(Records from a dataset)
Segment Open

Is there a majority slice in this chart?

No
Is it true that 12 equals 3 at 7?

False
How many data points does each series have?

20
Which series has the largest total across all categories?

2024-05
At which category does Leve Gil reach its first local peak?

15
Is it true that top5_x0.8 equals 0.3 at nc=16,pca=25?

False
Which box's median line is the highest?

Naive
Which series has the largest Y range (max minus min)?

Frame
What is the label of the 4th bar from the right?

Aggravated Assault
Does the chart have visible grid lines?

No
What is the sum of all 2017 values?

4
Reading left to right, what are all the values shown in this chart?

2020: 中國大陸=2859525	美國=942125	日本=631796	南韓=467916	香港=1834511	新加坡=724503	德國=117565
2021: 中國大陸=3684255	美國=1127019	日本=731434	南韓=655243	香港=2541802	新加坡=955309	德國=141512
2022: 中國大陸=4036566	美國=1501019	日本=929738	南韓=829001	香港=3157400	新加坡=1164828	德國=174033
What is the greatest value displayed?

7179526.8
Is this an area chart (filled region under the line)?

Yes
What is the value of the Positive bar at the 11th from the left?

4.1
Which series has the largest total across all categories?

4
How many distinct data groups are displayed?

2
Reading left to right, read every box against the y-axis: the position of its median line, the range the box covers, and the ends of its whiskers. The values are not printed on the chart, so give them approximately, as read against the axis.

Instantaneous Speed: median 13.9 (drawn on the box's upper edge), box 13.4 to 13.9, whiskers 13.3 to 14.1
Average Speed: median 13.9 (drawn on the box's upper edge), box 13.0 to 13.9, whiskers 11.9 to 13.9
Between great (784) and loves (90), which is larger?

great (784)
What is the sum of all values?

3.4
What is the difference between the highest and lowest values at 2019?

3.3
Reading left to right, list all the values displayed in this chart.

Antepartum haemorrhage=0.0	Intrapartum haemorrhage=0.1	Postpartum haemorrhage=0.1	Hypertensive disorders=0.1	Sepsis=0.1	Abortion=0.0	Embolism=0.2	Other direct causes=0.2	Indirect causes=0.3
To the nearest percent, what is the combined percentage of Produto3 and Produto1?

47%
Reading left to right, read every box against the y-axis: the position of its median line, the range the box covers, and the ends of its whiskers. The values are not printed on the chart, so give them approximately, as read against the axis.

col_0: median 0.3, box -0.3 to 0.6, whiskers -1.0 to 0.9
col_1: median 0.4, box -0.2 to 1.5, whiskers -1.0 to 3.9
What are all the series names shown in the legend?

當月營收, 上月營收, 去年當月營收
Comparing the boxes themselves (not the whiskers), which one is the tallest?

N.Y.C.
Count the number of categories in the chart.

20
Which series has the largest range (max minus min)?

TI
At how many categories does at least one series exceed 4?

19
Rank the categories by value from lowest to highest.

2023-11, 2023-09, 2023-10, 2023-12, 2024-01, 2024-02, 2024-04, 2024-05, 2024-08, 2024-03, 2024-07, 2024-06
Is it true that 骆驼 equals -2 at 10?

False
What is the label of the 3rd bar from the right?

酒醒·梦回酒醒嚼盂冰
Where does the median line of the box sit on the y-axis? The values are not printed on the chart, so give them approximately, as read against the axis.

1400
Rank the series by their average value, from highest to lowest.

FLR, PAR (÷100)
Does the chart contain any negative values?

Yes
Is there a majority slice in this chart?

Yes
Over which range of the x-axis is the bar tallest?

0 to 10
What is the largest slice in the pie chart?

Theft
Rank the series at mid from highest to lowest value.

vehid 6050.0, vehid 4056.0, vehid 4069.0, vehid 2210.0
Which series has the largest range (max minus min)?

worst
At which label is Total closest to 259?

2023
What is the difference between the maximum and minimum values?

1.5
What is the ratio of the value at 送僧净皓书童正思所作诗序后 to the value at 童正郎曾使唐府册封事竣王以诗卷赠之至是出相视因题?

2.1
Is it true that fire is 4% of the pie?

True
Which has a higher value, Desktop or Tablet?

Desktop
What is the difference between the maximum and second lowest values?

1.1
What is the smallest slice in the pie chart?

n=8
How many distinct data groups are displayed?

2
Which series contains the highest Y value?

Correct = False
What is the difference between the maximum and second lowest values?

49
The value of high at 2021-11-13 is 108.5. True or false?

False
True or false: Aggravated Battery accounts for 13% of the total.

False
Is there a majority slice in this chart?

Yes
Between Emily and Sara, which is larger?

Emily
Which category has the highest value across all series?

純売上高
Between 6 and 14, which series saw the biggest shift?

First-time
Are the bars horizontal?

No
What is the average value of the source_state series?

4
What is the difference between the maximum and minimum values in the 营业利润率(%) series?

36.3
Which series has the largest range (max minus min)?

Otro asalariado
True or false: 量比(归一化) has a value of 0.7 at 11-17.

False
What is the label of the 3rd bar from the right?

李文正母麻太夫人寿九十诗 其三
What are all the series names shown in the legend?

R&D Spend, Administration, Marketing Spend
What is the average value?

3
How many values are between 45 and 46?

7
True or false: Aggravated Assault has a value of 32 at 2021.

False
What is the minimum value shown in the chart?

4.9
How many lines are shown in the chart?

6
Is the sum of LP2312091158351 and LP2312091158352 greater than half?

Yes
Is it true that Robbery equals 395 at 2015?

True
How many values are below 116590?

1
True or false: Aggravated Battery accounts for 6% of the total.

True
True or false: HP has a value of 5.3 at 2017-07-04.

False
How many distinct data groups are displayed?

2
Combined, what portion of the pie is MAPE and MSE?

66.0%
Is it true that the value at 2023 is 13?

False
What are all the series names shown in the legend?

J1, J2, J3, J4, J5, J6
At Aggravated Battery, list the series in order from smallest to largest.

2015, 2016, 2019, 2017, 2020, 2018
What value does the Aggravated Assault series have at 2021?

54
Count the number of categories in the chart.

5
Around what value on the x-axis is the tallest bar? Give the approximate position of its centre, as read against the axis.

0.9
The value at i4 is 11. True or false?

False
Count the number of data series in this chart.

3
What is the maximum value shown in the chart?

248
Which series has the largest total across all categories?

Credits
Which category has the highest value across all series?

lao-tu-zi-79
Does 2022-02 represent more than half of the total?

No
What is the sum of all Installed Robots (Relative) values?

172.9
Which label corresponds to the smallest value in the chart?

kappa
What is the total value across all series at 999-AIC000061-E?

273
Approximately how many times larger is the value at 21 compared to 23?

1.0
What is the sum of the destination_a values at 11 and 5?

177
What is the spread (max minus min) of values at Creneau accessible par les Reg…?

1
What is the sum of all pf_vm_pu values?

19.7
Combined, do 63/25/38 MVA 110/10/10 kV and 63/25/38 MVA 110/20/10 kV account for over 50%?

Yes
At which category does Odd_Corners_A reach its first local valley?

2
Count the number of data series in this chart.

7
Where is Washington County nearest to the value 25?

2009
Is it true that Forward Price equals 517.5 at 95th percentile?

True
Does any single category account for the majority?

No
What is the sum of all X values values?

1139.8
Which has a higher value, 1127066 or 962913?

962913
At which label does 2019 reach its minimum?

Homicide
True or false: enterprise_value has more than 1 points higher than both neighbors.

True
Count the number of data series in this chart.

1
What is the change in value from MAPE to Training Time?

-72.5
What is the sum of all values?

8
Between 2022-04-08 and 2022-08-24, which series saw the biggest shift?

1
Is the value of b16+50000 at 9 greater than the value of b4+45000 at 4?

Segment Closed

§ Directions for this task: Can you change "data series" to "plotted series" everywhere in the data above and keep every other word the same?

§ Worked solution:
Is there a majority slice in this chart?

No
Is it true that 12 equals 3 at 7?

False
How many data points does each series have?

20
Which series has the largest total across all categories?

2024-05
At which category does Leve Gil reach its first local peak?

15
Is it true that top5_x0.8 equals 0.3 at nc=16,pca=25?

False
Which box's median line is the highest?

Naive
Which series has the largest Y range (max minus min)?

Frame
What is the label of the 4th bar from the right?

Aggravated Assault
Does the chart have visible grid lines?

No
What is the sum of all 2017 values?

4
Reading left to right, what are all the values shown in this chart?

2020: 中國大陸=2859525	美國=942125	日本=631796	南韓=467916	香港=1834511	新加坡=724503	德國=117565
2021: 中國大陸=3684255	美國=1127019	日本=731434	南韓=655243	香港=2541802	新加坡=955309	德國=141512
2022: 中國大陸=4036566	美國=1501019	日本=929738	南韓=829001	香港=3157400	新加坡=1164828	德國=174033
What is the greatest value displayed?

7179526.8
Is this an area chart (filled region under the line)?

Yes
What is the value of the Positive bar at the 11th from the left?

4.1
Which series has the largest total across all categories?

4
How many distinct data groups are displayed?

2
Reading left to right, read every box against the y-axis: the position of its median line, the range the box covers, and the ends of its whiskers. The values are not printed on the chart, so give them approximately, as read against the axis.

Instantaneous Speed: median 13.9 (drawn on the box's upper edge), box 13.4 to 13.9, whiskers 13.3 to 14.1
Average Speed: median 13.9 (drawn on the box's upper edge), box 13.0 to 13.9, whiskers 11.9 to 13.9
Between great (784) and loves (90), which is larger?

great (784)
What is the sum of all values?

3.4
What is the difference between the highest and lowest values at 2019?

3.3
Reading left to right, list all the values displayed in this chart.

Antepartum haemorrhage=0.0	Intrapartum haemorrhage=0.1	Postpartum haemorrhage=0.1	Hypertensive disorders=0.1	Sepsis=0.1	Abortion=0.0	Embolism=0.2	Other direct causes=0.2	Indirect causes=0.3
To the nearest percent, what is the combined percentage of Produto3 and Produto1?

47%
Reading left to right, read every box against the y-axis: the position of its median line, the range the box covers, and the ends of its whiskers. The values are not printed on the chart, so give them approximately, as read against the axis.

col_0: median 0.3, box -0.3 to 0.6, whiskers -1.0 to 0.9
col_1: median 0.4, box -0.2 to 1.5, whiskers -1.0 to 3.9
What are all the series names shown in the legend?

當月營收, 上月營收, 去年當月營收
Comparing the boxes themselves (not the whiskers), which one is the tallest?

N.Y.C.
Count the number of categories in the chart.

20
Which series has the largest range (max minus min)?

TI
At how many categories does at least one series exceed 4?

19
Rank the categories by value from lowest to highest.

2023-11, 2023-09, 2023-10, 2023-12, 2024-01, 2024-02, 2024-04, 2024-05, 2024-08, 2024-03, 2024-07, 2024-06
Is it true that 骆驼 equals -2 at 10?

False
What is the label of the 3rd bar from the right?

酒醒·梦回酒醒嚼盂冰
Where does the median line of the box sit on the y-axis? The values are not printed on the chart, so give them approximately, as read against the axis.

1400
Rank the series by their average value, from highest to lowest.

FLR, PAR (÷100)
Does the chart contain any negative values?

Yes
Is there a majority slice in this chart?

Yes
Over which range of the x-axis is the bar tallest?

0 to 10
What is the largest slice in the pie chart?

Theft
Rank the series at mid from highest to lowest value.

vehid 6050.0, vehid 4056.0, vehid 4069.0, vehid 2210.0
Which series has the largest range (max minus min)?

worst
At which label is Total closest to 259?

2023
What is the difference between the maximum and minimum values?

1.5
What is the ratio of the value at 送僧净皓书童正思所作诗序后 to the value at 童正郎曾使唐府册封事竣王以诗卷赠之至是出相视因题?

2.1
Is it true that fire is 4% of the pie?

True
Which has a higher value, Desktop or Tablet?

Desktop
What is the difference between the maximum and second lowest values?

1.1
What is the smallest slice in the pie chart?

n=8
How many distinct data groups are displayed?

2
Which series contains the highest Y value?

Correct = False
What is the difference between the maximum and second lowest values?

49
The value of high at 2021-11-13 is 108.5. True or false?

False
True or false: Aggravated Battery accounts for 13% of the total.

False
Is there a majority slice in this chart?

Yes
Between Emily and Sara, which is larger?

Emily
Which category has the highest value across all series?

純売上高
Between 6 and 14, which series saw the biggest shift?

First-time
Are the bars horizontal?

No
What is the average value of the source_state series?

4
What is the difference between the maximum and minimum values in the 营业利润率(%) series?

36.3
Which series has the largest range (max minus min)?

Otro asalariado
True or false: 量比(归一化) has a value of 0.7 at 11-17.

False
What is the label of the 3rd bar from the right?

李文正母麻太夫人寿九十诗 其三
What are all the series names shown in the legend?

R&D Spend, Administration, Marketing Spend
What is the average value?

3
How many values are between 45 and 46?

7
True or false: Aggravated Assault has a value of 32 at 2021.

False
What is the minimum value shown in the chart?

4.9
How many lines are shown in the chart?

6
Is the sum of LP2312091158351 and LP2312091158352 greater than half?

Yes
Is it true that Robbery equals 395 at 2015?

True
How many values are below 116590?

1
True or false: Aggravated Battery accounts for 6% of the total.

True
True or false: HP has a value of 5.3 at 2017-07-04.

False
How many distinct data groups are displayed?

2
Combined, what portion of the pie is MAPE and MSE?

66.0%
Is it true that the value at 2023 is 13?

False
What are all the series names shown in the legend?

J1, J2, J3, J4, J5, J6
At Aggravated Battery, list the series in order from smallest to largest.

2015, 2016, 2019, 2017, 2020, 2018
What value does the Aggravated Assault series have at 2021?

54
Count the number of categories in the chart.

5
Around what value on the x-axis is the tallest bar? Give the approximate position of its centre, as read against the axis.

0.9
The value at i4 is 11. True or false?

False
Count the number of plotted series in this chart.

3
What is the maximum value shown in the chart?

248
Which series has the largest total across all categories?

Credits
Which category has the highest value across all series?

lao-tu-zi-79
Does 2022-02 represent more than half of the total?

No
What is the sum of all Installed Robots (Relative) values?

172.9
Which label corresponds to the smallest value in the chart?

kappa
What is the total value across all series at 999-AIC000061-E?

273
Approximately how many times larger is the value at 21 compared to 23?

1.0
What is the sum of the destination_a values at 11 and 5?

177
What is the spread (max minus min) of values at Creneau accessible par les Reg…?

1
What is the sum of all pf_vm_pu values?

19.7
Combined, do 63/25/38 MVA 110/10/10 kV and 63/25/38 MVA 110/20/10 kV account for over 50%?

Yes
At which category does Odd_Corners_A reach its first local valley?

2
Count the number of plotted series in this chart.

7
Where is Washington County nearest to the value 25?

2009
Is it true that Forward Price equals 517.5 at 95th percentile?

True
Does any single category account for the majority?

No
What is the sum of all X values values?

1139.8
Which has a higher value, 1127066 or 962913?

962913
At which label does 2019 reach its minimum?

Homicide
True or false: enterprise_value has more than 1 points higher than both neighbors.

True
Count the number of plotted series in this chart.

1
What is the change in value from MAPE to Training Time?

-72.5
What is the sum of all values?

8
Between 2022-04-08 and 2022-08-24, which series saw the biggest shift?

1
Is the value of b16+50000 at 9 greater than the value of b4+45000 at 4?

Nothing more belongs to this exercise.